PSHK menilai, perubahan-perubahan dengan cara ”memainkan” regulasi ini mengindikasikan pemerintah tidak memiliki perencanaan program vaksinasi yang matang. Seharusnya sejak awal pemerintah menerapkan program vaksinasi gratis saja dan membenahi berbagai kekurangannya, bukan malah mengambil keuntungan dengan dalih percepatan vaksinasi dan mengantisipasi kerumunan antrean vaksin (Kompas, 13/7/2021).
Perubahan-perubahan dengan cara ”memainkan” regulasi ini mengindikasikan pemerintah tidak memiliki perencanaan program vaksinasi yang matang.
Baca juga:
- Cabut Kebijakan Vaksinasi Individu Berbayar
- Vaksin Jangan Sampai Dikomersialisasikan
- Bisnis dan Kemanusiaan
Bisnis obat-obatan dan vaksin di tengah pandemi Covid-19 ini memang menggiurkan. Untuk vaksin saja, misalnya, pada Juli 2020, Fortune Business Insight menyebutkan, pada 2019, nilai bisnis vaksin pasar global 46,88 miliar dollar AS. Pada 2023 dan 2027, nilai bisnis vaksin ini diperkirakan melonjak masing-masing menjadi 65,1 miliar dollar AS dan 104,87 miliar dollar AS.
Di tengah masyarakat membutuhkan obat, oksigen, vitamin, dan vaksin, negara harusnya hadir secara optimal untuk menyediakan berbagai kebutuhan kesehatan tersebut secara terjangkau dan gratis khusus untuk vaksin. Tidak etis rasanya jika menjual dan berdagang vaksin meskipun bagi kalangan ekonomi mampu di tengah kondisi ini.
Di tengah kondisi darurat pandemi ini, pemerintah berteriak-teriak di luar kandang memperjuangkan akses kesetaraan vaksin global. Namun, di kandang sendiri justru mengaburkan akses kesetaraan vaksin tersebut.
Masih ada jalan lain yang bisa ditempuh untuk mengakselerasi vaksinasi. Dalam hal distribusi, pemerintah dapat menggandeng swasta untuk menggelar vaksinasi gratis baik bagi karyawan maupun masyarakat di sekitar perusahaan tersebut berada.

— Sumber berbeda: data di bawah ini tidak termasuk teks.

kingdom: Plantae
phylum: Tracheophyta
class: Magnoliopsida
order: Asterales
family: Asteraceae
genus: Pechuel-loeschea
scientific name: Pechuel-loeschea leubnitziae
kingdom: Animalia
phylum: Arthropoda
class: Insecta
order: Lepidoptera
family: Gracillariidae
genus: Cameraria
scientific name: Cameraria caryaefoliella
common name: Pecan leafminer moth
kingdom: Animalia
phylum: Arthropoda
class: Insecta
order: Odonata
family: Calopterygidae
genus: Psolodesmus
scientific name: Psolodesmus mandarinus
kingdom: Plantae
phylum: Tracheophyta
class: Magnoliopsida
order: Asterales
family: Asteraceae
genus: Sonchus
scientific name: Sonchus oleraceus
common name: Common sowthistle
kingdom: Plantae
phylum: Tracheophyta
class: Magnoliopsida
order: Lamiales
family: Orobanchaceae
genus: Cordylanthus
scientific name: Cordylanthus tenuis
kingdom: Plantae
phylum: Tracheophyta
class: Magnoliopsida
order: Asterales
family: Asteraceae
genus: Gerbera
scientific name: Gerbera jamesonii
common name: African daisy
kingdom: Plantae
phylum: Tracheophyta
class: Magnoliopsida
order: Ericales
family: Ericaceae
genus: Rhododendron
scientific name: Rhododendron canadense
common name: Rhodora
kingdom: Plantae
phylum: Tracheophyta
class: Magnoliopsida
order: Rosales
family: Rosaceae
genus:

Di sisi lain, perkuat permodalan Holding BUMN Farmasi agar bisa memenuhi kebutuhan vaksin, obat, vitamin, dan fasilitas kesehatan yang lain yang tengah dibutuhkan masyarakat. Atau jika memang ada penugasan bagi Holding BUMN Farmasi untuk vaksinasi, beri kompensiasi, seperti reimburse kepada pemerintah. Bukannya malah menggunakan anggaran negara guna menyuntik BUMN-BUMN lain yang sebenarnya masih bisa menyelesaikan persoalannya sendiri.
Di tengah kondisi darurat pandemi ini, pemerintah berteriak-teriak di luar kandang memperjuangkan akses kesetaraan vaksin global. Namun, di kandang sendiri justru mengaburkan akses kesetaraan vaksin tersebut.